I was interested in the article about the broken liability system and alternatives (“Transforming the medical liability system,” AAOS Now, September 2010). I believe compensation should not always be linked to medical errors or negligence, but should also be available for medical mishaps or what I would call maloccurrences.
Certainly when a physician acts with gross negligence or performs in a manner that obviously violates the standard of care, a medical liability lawsuit would be in order and may help identify doctors who have not developed or maintained proficiency or have not kept their patients’ best interest foremost—but that does not describe most medical liability cases today.
I would propose a system of maloccurrence insurance, to change the mindset of both patients and providers. If a system of maloccurrence insurance were put in place, the dysfunction of the current system could be greatly alleviated.
In such a system, data concerning the risks involved in most common major medical and surgical interventions could be defined, using the current literature reports and insurer records of known complications and success/failure rates. This information would be updated as new data become available. Adding in known patient variables, a risk assessment could estimate the expected and possible outcome probabilities. The patient, armed with this information and given a more realistic and detailed risk assessment than is now available, could be offered maloccurrence insurance.
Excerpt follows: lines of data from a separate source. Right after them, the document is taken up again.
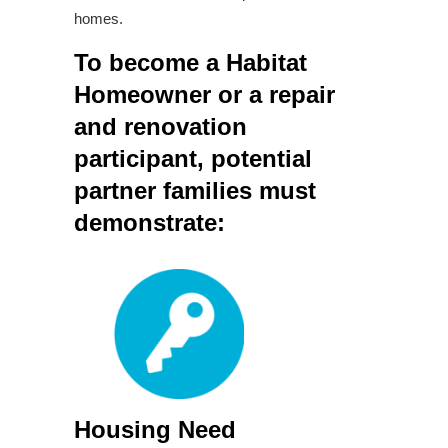
homes.
To become a Habitat
Homeowner or a repair
and renovation
participant, potential
partner families must
demonstrate:
Housing Need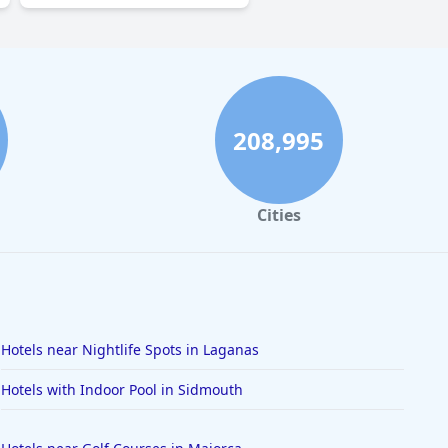
208,995
Cities
Hotels near Nightlife Spots in Laganas
Hotels with Indoor Pool in Sidmouth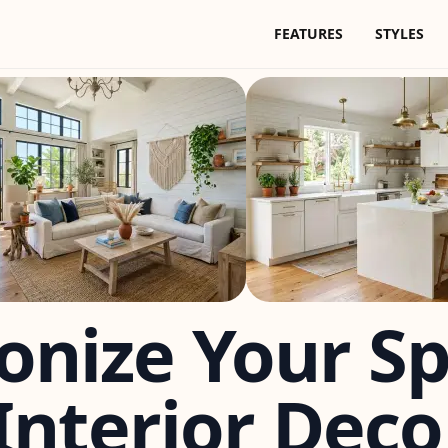
FEATURES
STYLES
onize Your S
nterior Deco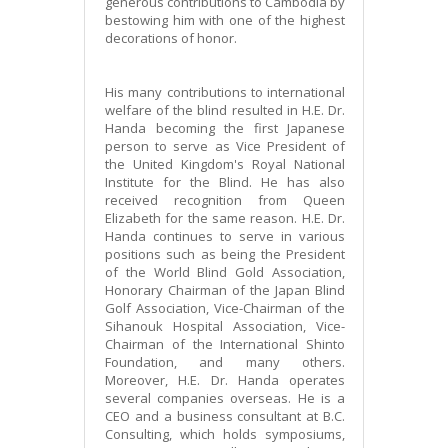
generous contributions to Cambodia by
bestowing him with one of the highest
decorations of honor.
His many contributions to international
welfare of the blind resulted in H.E. Dr.
Handa becoming the first Japanese
person to serve as Vice President of
the United Kingdom's Royal National
Institute for the Blind. He has also
received recognition from Queen
Elizabeth for the same reason. H.E. Dr.
Handa continues to serve in various
positions such as being the President
of the World Blind Gold Association,
Honorary Chairman of the Japan Blind
Golf Association, Vice-Chairman of the
Sihanouk Hospital Association, Vice-
Chairman of the International Shinto
Foundation, and many others.
Moreover, H.E. Dr. Handa operates
several companies overseas. He is a
CEO and a business consultant at B.C.
Consulting, which holds symposiums,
If the patient is willing to accept the known risks, he or she could choose to proceed with or without personally investing in the maloccurrence insurance. Should a known potential complication occur and the treating physician and facility have followed standard and accepted protocols and techniques, the patient who has purchased the insurance would be compensated by the predisclosed, actuarially determined remuneration without legal entanglements or uncertainty.
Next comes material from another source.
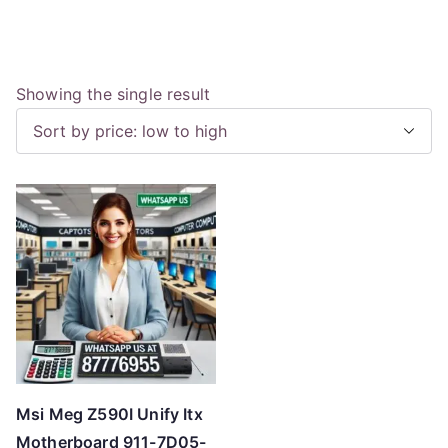
Showing the single result
Msi Meg Z590I Unify Itx
Motherboard 911-7D05-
Such a system has the following advantages:
- Personal and more detailed investment in medical decision making by the patient
- Better informed consent by the physicians, who would be motivated to adhere to the best practice standards, clearly define them to the patient, and proceed with treatment without the fear of lawsuits if known complications occur
- Thorough reporting and review of adverse outcomes
- Compensation to those who have complications without seeking or trying to prove “fault” where none may exist
Robert L. Pierron, MD
Overland Park, Kan.
Don’t shortchange ECSW
I really enjoyed the editorial in the September 2010 AAOS Now. I was pleased to learn that another orthopaedist had been in the same boat as I.
About 6 years ago, my wife, Dana, who is a ballet dancer, developed severe plantar fasciitis. I tried the usual treatment modalities to no avail. This went on for months. My wife did not give up hope, but she clearly was not getting any better.
We started to think about surgical release, and I was prepared to refer her to an orthopaedic colleague. A podiatric colleague whom I have known for more than 25 years told me of his success with extra-corporeal shock wave (ECSW) therapy, and out of desperation (and to avoid open surgical release), my wife had it performed as an outpatient, using local anesthetic and with very little risk.
To my personal surprise, she made a rapid recovery, was back dancing about 2 months later, and has had no recurrence.
Since then, I have referred other similarly recalcitrant cases, and ECSW has worked equally well on all of them.
It seems likely that platelet-rich plasma will become a useful modality for us as it becomes more widely used, accepted, and approved by insurance companies, but I think that we, as orthopaedic surgeons, may have really missed the boat with ECSW therapy.
At least my wife thinks so!
Michael Roy Treister, MD
Truth in advertising?
The newest wave of total knee direct-to-consumer marketing goes too far. On average, three times a day I have a 40-ish-year-old man with moderate arthritis who says he wants that new “sports knee” he saw on TV. He says he wants to get the surgery out of the way because he knows it’s inevitable and wants to do it while he is young so he may return to sports (as he saw on TV). If I don’t recommend knee replacement surgery, he thinks I am holding out on him.
Are device makers accountable to show the appropriate, accurate use of their devices? Or will the “30-year knee” be out there with other mythical creatures such as ghosts, Sasquatch, and the Loch Ness monster?